:: Brano
Come le ho per molte altre persone, internate, magari senza più nessuno che si occupi di loro, per le quali non si sono trovate per anni soluzioni adeguate e che per questo sono state costrette a una sorta di ergastolo bianco, rinnovato di anno in anno, proroga dopo proroga.

“Essere ignari del proprio futuro è una cosa allucinante. Peggio del carcere, dove almeno la pena è definita” continua Rigoni. “Ad Aversa, ho conosciuto due o tre uomini che erano reclusi da 23, 25 anni. Li frequentavo, ci parlavo e non percepivo nessuna pericolosità eppure restavano lì dentro. E -lo assicuro io che ci sono stato- in un luogo così, se non sei pazzo, lo diventi”.

Cordio e Rigoni, a destra, si confrontano

Cordio e Rigoni, a destra, si confrontano

La nuova legge 81/2014 ha posto fine a queste detenezioni indefinite. “Con le nuove norme – spiegano da StopOPG – non dovrà più succedere che l’internamento e le proroghe della misura di sicurezza si adottino per carenze di assistenza comunitaria o individuale sul territorio o per la condizione di svantaggio sociale della persona”. Inoltre, continua il documento della campagna, “la durata massima della misura di sicurezza non può essere superiore a quella della pena per corrispondente reato”. E infatti Rigoni conferma che, di recente, ha ricevuto una lettera proprio da uno dei suoi ex compagni di Opg reclusi da più tempo. “Diceva di essere uscito. Finalmente. Ora vive in una comunità. e in effetti qualche segnale di maggiore apertura mi pare di vederlo”.
::::
:: Informazioni
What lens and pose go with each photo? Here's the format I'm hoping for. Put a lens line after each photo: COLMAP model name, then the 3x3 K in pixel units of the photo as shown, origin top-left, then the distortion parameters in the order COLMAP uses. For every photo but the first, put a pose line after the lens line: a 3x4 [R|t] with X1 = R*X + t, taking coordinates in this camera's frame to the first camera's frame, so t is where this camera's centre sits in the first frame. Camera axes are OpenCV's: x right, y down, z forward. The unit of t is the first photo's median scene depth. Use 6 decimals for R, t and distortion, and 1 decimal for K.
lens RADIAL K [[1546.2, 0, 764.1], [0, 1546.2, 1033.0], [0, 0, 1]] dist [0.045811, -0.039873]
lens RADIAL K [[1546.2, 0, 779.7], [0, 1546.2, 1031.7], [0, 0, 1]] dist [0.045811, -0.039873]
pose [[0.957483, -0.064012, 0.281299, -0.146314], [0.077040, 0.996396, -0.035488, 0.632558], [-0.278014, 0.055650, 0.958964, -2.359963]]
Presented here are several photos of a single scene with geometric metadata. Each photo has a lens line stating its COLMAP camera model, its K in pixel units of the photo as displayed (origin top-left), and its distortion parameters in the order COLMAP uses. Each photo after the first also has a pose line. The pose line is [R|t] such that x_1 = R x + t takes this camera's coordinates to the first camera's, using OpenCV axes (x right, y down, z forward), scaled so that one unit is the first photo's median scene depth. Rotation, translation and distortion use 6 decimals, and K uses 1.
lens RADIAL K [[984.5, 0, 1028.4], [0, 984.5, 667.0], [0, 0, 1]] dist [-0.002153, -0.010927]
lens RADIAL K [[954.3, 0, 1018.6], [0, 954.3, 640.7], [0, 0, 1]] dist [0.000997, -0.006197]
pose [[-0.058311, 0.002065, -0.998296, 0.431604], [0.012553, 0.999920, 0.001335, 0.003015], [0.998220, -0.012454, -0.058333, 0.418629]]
::::
Riporta tale e quale la parte del brano sugli ospedali psichiatrici giudiziari che si apre con le parole contenenti "Come le ho per" e si chiude con "proroga dopo proroga.".

> Risultato:
Come le ho per molte altre persone, internate, magari senza più nessuno che si occupi di loro, per le quali non si sono trovate per anni soluzioni adeguate e che per questo sono state costrette a una sorta di ergastolo bianco, rinnovato di anno in anno, proroga dopo proroga.